Still, this excerpt of my code managed to parse the rest and so gives a fairly complete picture of how messy dates can possibly be. Read and weep.
p anyzone "%d %b %y %T" "15 Jun 88 02:27:41 GMT"
, p anyzone "%a, %d %b %y %T" "Thu, 22 Jun 89 20:02:03 GMT"
, p anyzone "%a, %d-%b-%y %T" "Thu, 15-Jun-89 18:01:56 EDT"
, p anyzone "%d %b %y %T" "8 Jan 90 14:07:27 -0400"
, p anyzone "%d %b %y %H:%M" "4 Oct 89 19:56 GMT"
, p anyzone "%a, %d %b %y %H:%M" "Thu, 23 May 91 02:13 PDT"
, p anyzone "%a, %d %b %Y %T" "Thu, 23 May 1991 07:07:00 -0400"
, p anyzone "%a, %d %b %Y %H:%M" "Sat, 18 May 1991 17:28 CDT"
, p anyzone "%d %b %Y %T" "11 Apr 1991 12:02:01 GMT"
, p anyzone "%d-%b-%y %H:%M" "24-Mar-90 14:22 CST"
, p anyzone "%d %b %y, %T" "22 May 91, 16:31:37 EST"
, p anyzone "%d %b %Y %H:%M" "30 June 1991 17:15 -0400"
, p anyzone "%a, %d %b T %T" "Fri, 8 Feb T 09:49:39 EST"
-- special cases
, p (tzconst est) "%a %b %d %T EST %Y" "Tue Jan 11 12:44:36 EST 1983"
, p (tzconst est) "%a %b %d %T EST %y" "Tue Jan 11 12:44:36 EST 83"
, p (tzconst edt) "%a %b %d %T EDT %Y" "Tue Jan 11 12:44:36 EDT 1983"
, p (tzconst edt) "%a %b %d %T EDT %y" "Tue Jan 11 12:44:36 EDT 83"
, p (tzconst utc) "%a %b %d %T GMT %Y" "Thu Nov 1 23:14:37 GMT 1990"
, p (tzconst pdt) "%d %b %y %T -7" "11 Jun 91 15:41:21 -7"
-- dates with no timezone specified are guessed
, p nozone "%d %b %y %T" "9 Jan 90 09:33:59"
, p nozone "%d %b %Y %T" "10 APR 1990 05:25:28"
, p nozone "%a %b %d %T %Y" "Fri Feb 6 00:19:47 1981"
, p nozone "%a %b %d %T %y" "Fri Feb 6 00:19:47 81"
, p nozone "%Y-%m-%d %T" "1981-11-12 18:31:01"
, p nozone "%y-%m-%d %T" "81-11-12 18:31:01"
, p nozone "%a, %d %b %y %T" "Sat, 13 Apr 91 08:37:57"
, p nozone "%a, %d %b %Y %T" "Sun, 16 Jun 1991 13:23:02"
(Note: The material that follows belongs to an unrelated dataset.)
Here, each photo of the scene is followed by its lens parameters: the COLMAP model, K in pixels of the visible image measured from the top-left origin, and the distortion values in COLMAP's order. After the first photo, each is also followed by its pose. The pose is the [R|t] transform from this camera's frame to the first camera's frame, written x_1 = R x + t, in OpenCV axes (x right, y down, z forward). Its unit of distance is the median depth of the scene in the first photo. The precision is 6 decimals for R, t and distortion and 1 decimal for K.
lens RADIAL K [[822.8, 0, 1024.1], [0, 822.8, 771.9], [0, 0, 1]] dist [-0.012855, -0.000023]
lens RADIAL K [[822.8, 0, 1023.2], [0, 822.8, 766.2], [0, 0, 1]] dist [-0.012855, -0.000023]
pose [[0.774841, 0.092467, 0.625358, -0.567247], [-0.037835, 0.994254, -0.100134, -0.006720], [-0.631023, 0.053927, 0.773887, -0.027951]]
, p nozone "%d %b, %Y %T" "1 May, 1991 00:00:00"
, p nozone "%d %b %y %H:%M" "8 Jan 88 18:03"
, p nozone "%a, %d %b %y %H:%M" "Wed, 29 May 91 17:14"
, p nozone "1 %b %d %T %Y" "1 Jan 08 20:59:08 1991"
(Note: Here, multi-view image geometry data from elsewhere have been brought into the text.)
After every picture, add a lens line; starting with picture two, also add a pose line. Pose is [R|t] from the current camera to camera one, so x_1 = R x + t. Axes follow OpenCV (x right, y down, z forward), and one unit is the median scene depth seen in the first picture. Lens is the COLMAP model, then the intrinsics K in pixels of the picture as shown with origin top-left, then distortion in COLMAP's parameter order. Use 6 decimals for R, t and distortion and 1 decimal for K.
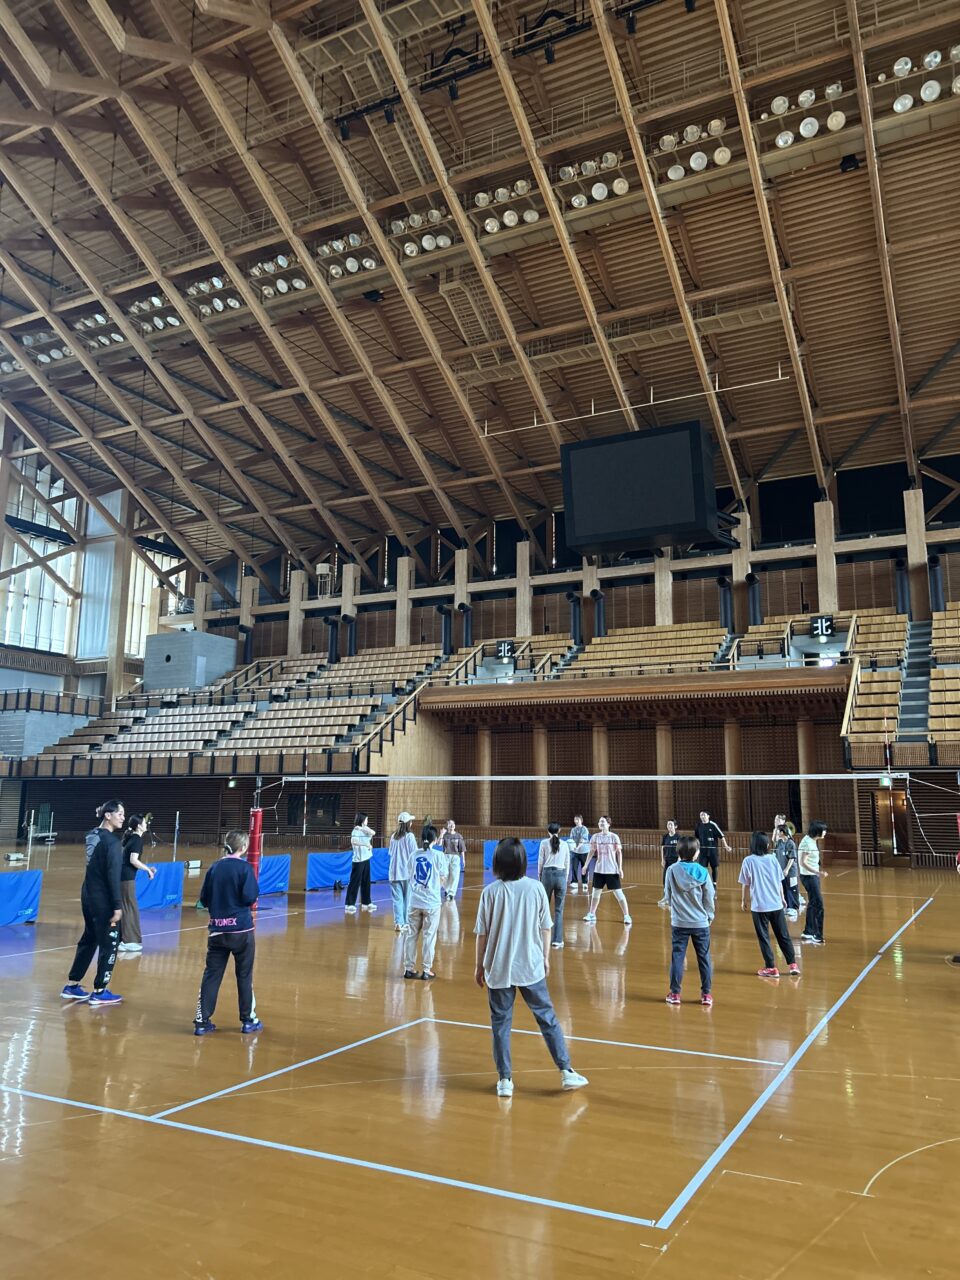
lens RADIAL K [[987.3, 0, 484.3], [0, 987.3, 640.1], [0, 0, 1]] dist [0.024016, -0.012504]
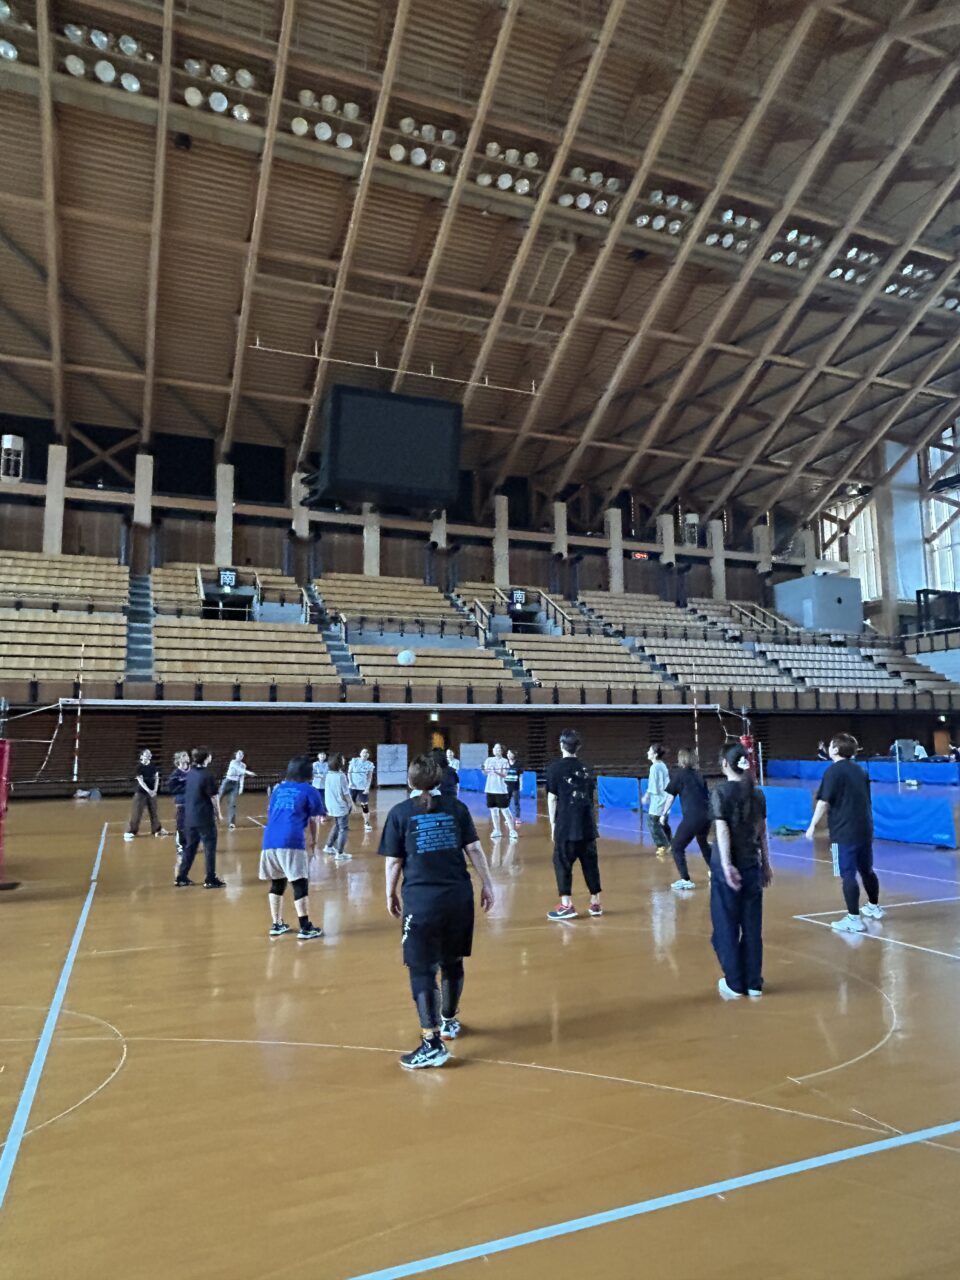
lens RADIAL K [[894.5, 0, 488.5], [0, 894.5, 680.3], [0, 0, 1]] dist [-0.000189, -0.002690]
pose [[0.620135, 0.037970, 0.783576, -0.622053], [-0.117537, 0.992051, 0.044948, 0.049561], [-0.775641, -0.119973, 0.619668, 0.324565]]
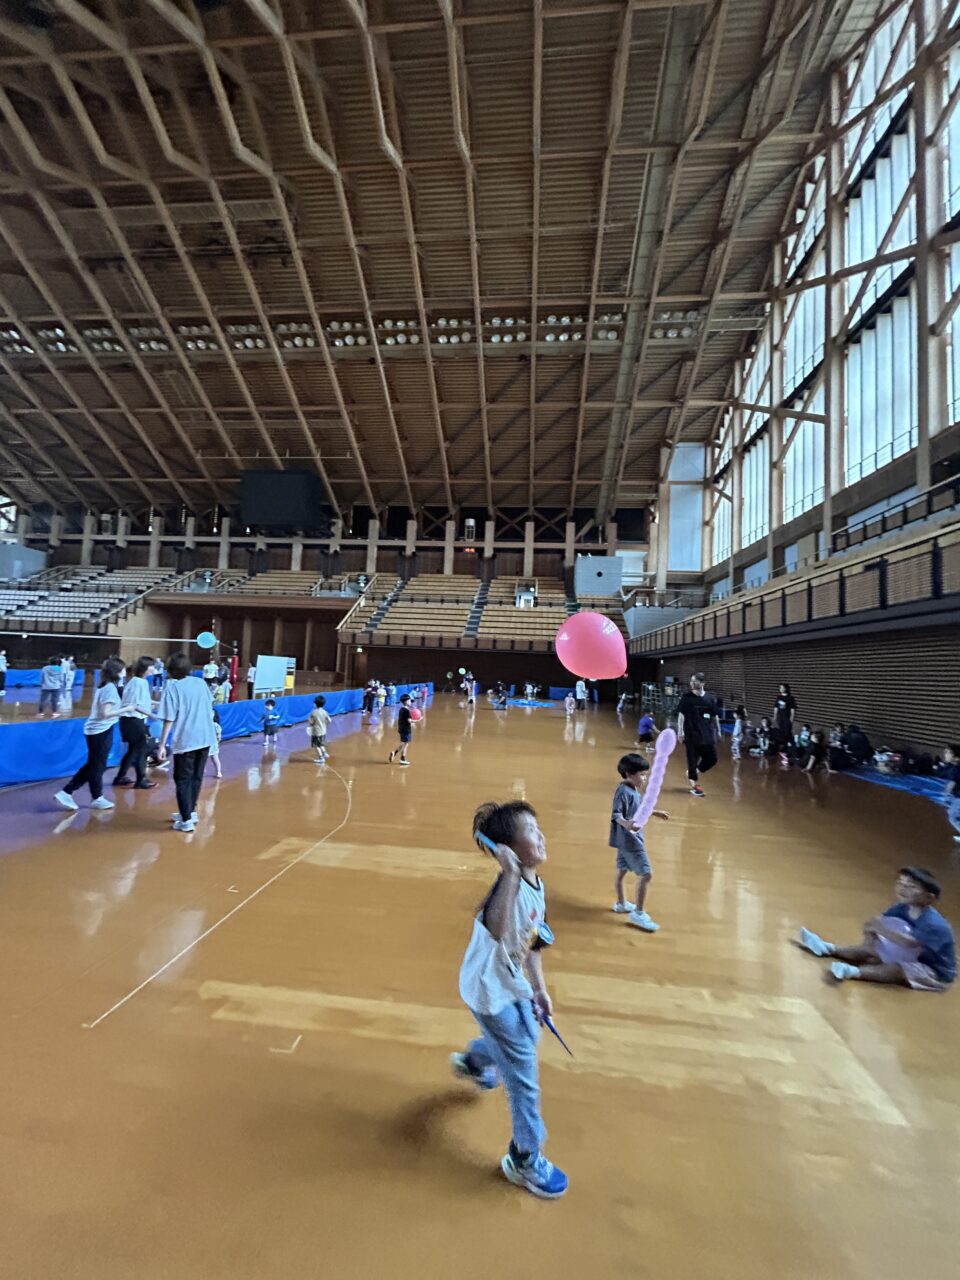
lens RADIAL K [[506.3, 0, 513.1], [0, 506.3, 608.5], [0, 0, 1]] dist [-0.000866, 0.000016]
pose [[0.925490, 0.079130, 0.370413, 0.169999], [-0.098800, 0.994512, 0.034403, -0.013577], [-0.365658, -0.068437, 0.928230, -0.089475]]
-- this has to come near the end, as it matches greedily
, g nozone "%a %b %d %T %Y (" "Wed Oct 27 17:02:46 1982 (Tuesday)"
, g nozone "%a, %d %b %y %T +" "Tue, 21 May 91 16:46:01 +22323328"
-- extract date from message-id headers
-- (used for messages with no Date field)
, g nozone "<%Y%b%d.%H%M%S." "<1989Jul6.214048.28313@jarvis.csri.toronto.edu>"
(Parsing the often ambiguous, malformed, etc timezones was fun all its own too, of course.)
... but I can give a clue about the bad dates. A date of 1969 sometimes resulted from software that translated a missing date; the 0 would turn into Jan 1, 1970 and anything west of Greenwich (e.g. anywhere in the Americas) would make this a few hours earlier, so Dec. 31, 1969. The 1995 may have been a hack to beat the "Expires:" mechanism; early versions of the news software would leave dates in the future around forever.
My first contribution to a widely used free software package was a port of 2.11 B news to an obscure Unix variant. I remember being really paranoid so I made sure that if my platform weren't selected not one byte of preprocessor output would change, so no one could blame me for breaking the world.